Le prix de nos devoirs oubliés
Le Nouvelliste | Publié le : 26 novembre 2013
L’humanité a remporté une nouvelle petite victoire, ce mardi. Les pays de la Caricom ont, en présence du président Michel Martelly et du ministre des Affaires étrangères, Pierre Richard Casimir, dénoncé la décision de la Cour constitutionnelle dominicaine de dénationaliser des Dominicains parce qu’ils sont des descendants d’Haïtiens.
L’humanité a remporté une manche dans la longue marche contre le processus de déshumanisation légale de centaines de milliers de Dominicains par des Dominicains.
Haïti doit se réjouir tranquillement avec elle. Dans ce qui pourrait apparaître comme une nouvelle saga haïtiano-dominicaine ou dominicano-haïtienne se joue une problématique de taille. La Caricom lui a donné son statut régional.
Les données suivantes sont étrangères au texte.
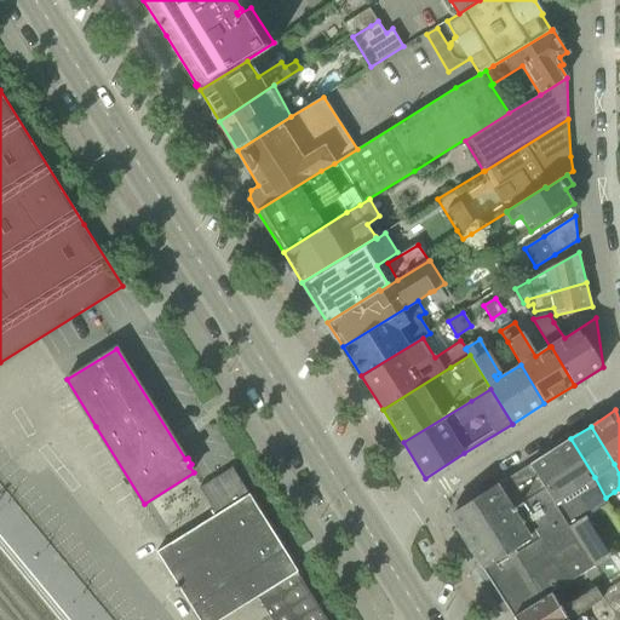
[(595,477),(570,438),(528,466),(563,518),(568,526),(585,516),(608,501),(606,498),(595,477)]
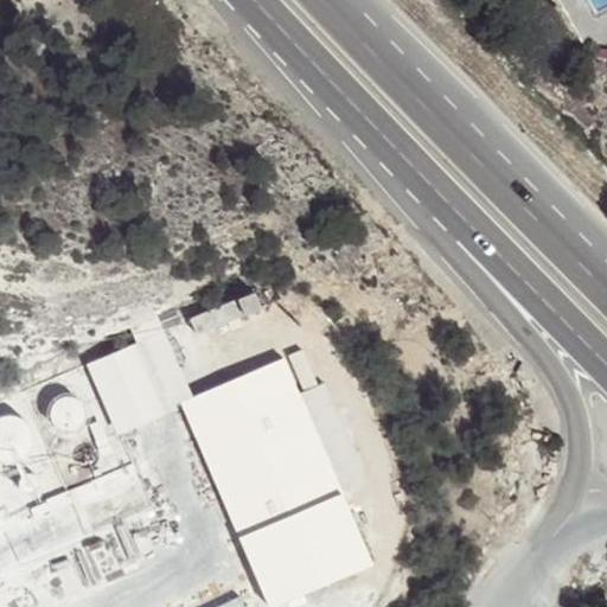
[(256,289),(192,318),(199,334),(263,306),(256,289)]
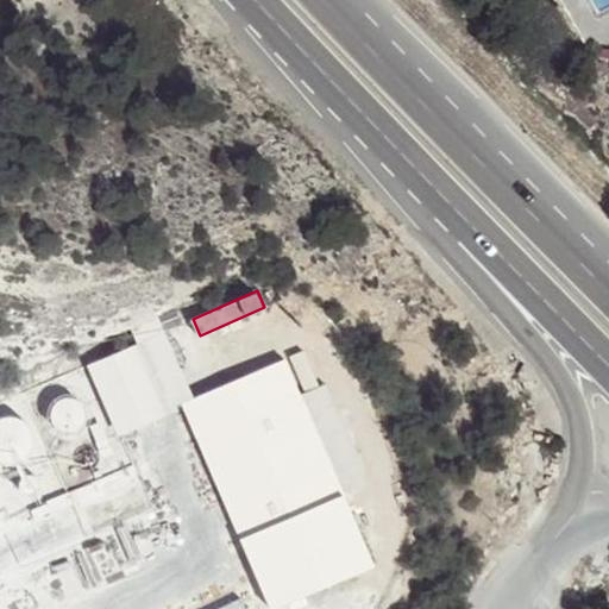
[(180,403),(194,397),(184,375),(158,315),(131,331),(137,341),(88,365),(119,433),(162,412),(180,403)]
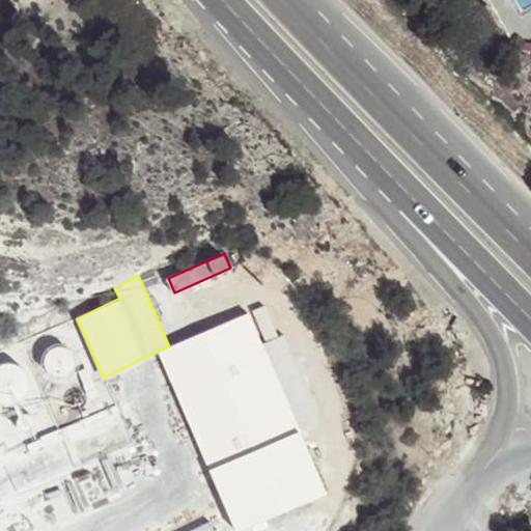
[(260,342),(248,312),(169,346),(157,352),(234,530),(326,492),(299,429),(260,342)]
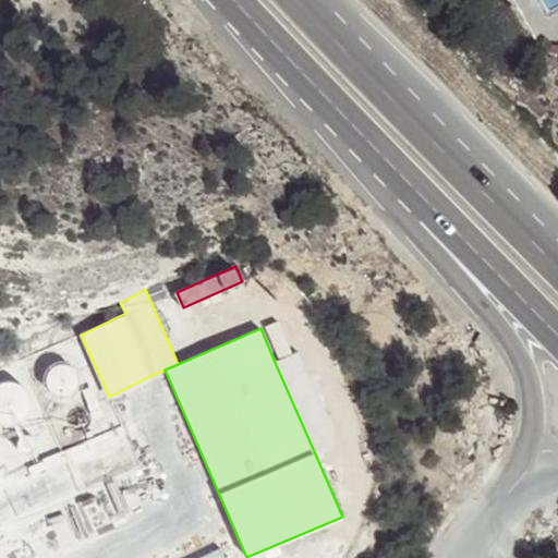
[(300,349),(274,360),(314,451),(340,440),(300,349)]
Espérons que nos voisins comprendront la nécessité de faire tranquillement machine arrière.
Tous les hommes doivent se sentir concernés par ce fait du prince d’un État qui, en deux coups de plume, veut faire disparaître des décennies de mélanges et de relations entre des humains qui cohabitent en paix.
Prendre fait et cause pour les Dominicains que la république voisine veut soustraire de ses registres d’état civil est une cause noble.
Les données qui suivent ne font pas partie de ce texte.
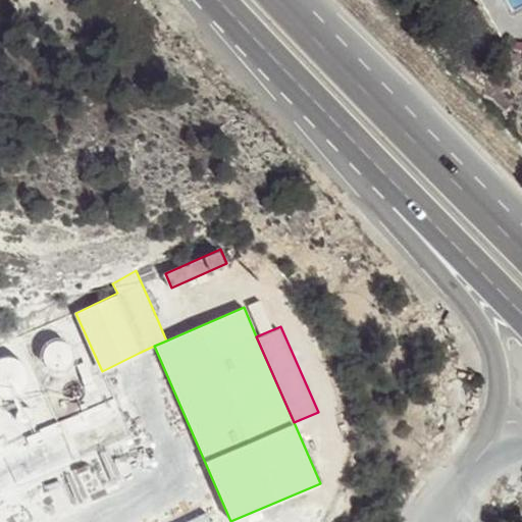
[(72,357),(71,352),(70,348),(66,344),(62,342),(58,341),(53,341),(49,343),(46,347),(43,351),(43,355),(43,360),(46,364),(49,367),(53,369),(58,370),(63,368),(67,366),(70,362),(72,357)]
Cela dit, quelle est l’économie de dénationaliser des citoyens d’un pays ?
Si on refuse de croire que ce sont simplement des instincts racistes qui, lentement mais sûrement, poussent des secteurs entiers de la société dominicaine à procéder de manière systématique à une épuration, n’ayons pas peur du mot, ethnique, quelle explication logique trouver à ce mouvement enclenché depuis des années ?
Nos chers voisins mesurent-ils toute la portée de ce qu’ils veulent mettre en œuvre ? Dans le même temps, pour d’autres raisons, mais dans le même temps, des Dominicains repoussent vers Haïti des Haïtiens installés chez eux.
Périodiquement, cela arrive. Des fois, le moindre fait divers est prétexte à des chasses à l’homme, provoque des montées de tension à la frontière qui sépare ou unit, selon les saisons de la peur, les deux pays.
Pour le moment, au su des faits passés et de l’histoire des deux pays, statistiquement, les rapatriements et les retours volontaires ne sont pas hors norme. Là encore, si chaque Haïtien doit porter assistance à nos frères de retour, chaque Haïtien doit évaluer tranquillement la situation.
Ne nous laissons pas prendre aux effets de loupe des médias sociaux. Ni abuser par les épices politiques ou les effluves de la haine. Les relations entre Haïti et la République dominicaine sont anciennes, profondes, complexes. En nous prêtant assistance après le 12 janvier 2010 et les ravages du séisme, en nous envahissant avec leurs compagnies de toutes sortes, en déversant les surplus de leurs produits dans nos marchés, en finançant nos politiciens, en chassant nos frères installés illégalement chez eux, les Dominicains nous font la leçon. Nous n’avons qu’à nous en prendre à nous-mêmes de ne pas faire nos devoirs. Nous avons un pays à construire.